At 15, Isaac was teaching music while still attending secondary school in West Yorkshire’s Calder Valley as well as producing his first CD. His main instrument is the ukulele, but he is accomplished on others, including the piano.

He’s a member of performers’ union Equity and, having now left school, he’ll soon be attending music college in Manchester.

For one so young, he’s already got an impressive performance track record, appearing at a celebration of the 150th anniversary of the TUC and for Aslef — “I’ll do anything else the TUC want me to do,” he says —  as well as May Day celebrations at the legendary Trades Club in Hebden Bridge, West Yorkshire.
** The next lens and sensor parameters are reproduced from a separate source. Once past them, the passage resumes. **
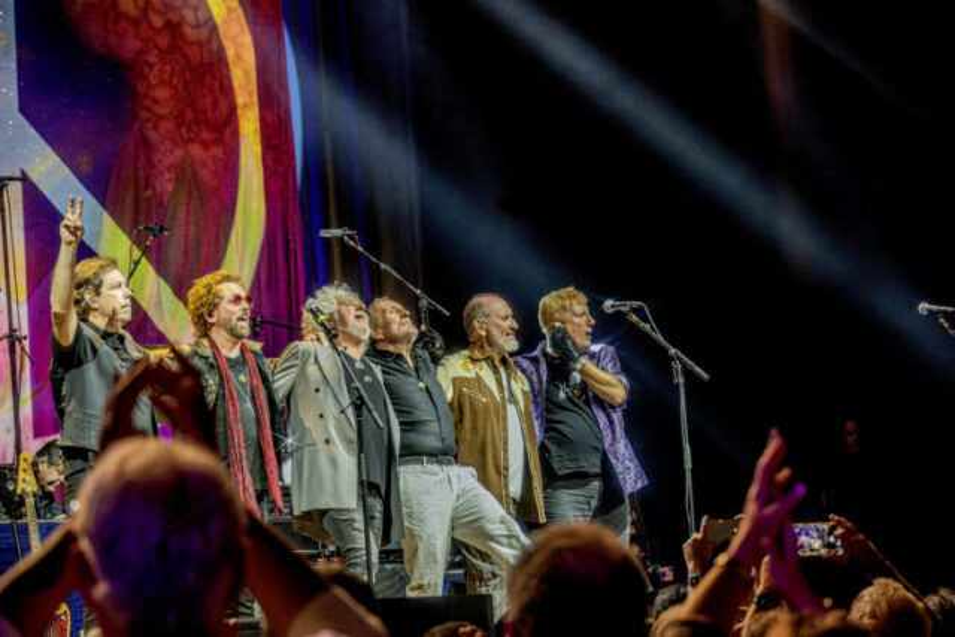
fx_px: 3051
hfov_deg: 17.8
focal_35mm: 115
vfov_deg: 11.9
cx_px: 478
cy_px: 318
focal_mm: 115
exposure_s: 1/200
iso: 2000
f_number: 6.7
He’ll also be playing at Morning Star fundraisers.

A committed anti-fascist, Isaac has taken part in protests against Stephen Yaxley-Lennon, aka “Tommy Robinson,” and performed at anti-fascist concerts and festivals.

At an Extinction Rebellion demonstration a few weeks  ago, he glued his hand to the door of the HSBC branch in Manchester because the bank “has got something like £7 billion invested in coal and fossil fuels – one of the big capitalist organisations funding the global climate crisis.”

Isaac attributes his politics to his parents, Peter Lawrence and Caz Hughes-Dennis, both of whom were involved in the environment movement in the 1990s “and that has carried on with me,” he says. “Now I’ve left school, I’m trying to get more involved in political activities.”

He’s making a pretty good job of it so far.

Those at the older end of the left-activist age spectrum wondering whether new generations of activists will emerge to resist capitalism and its creed of greed, profit and exploitation can rest easy if there are many more like him on the way up.

Welcome to the Revolution is available on Spotify or Bandcamp.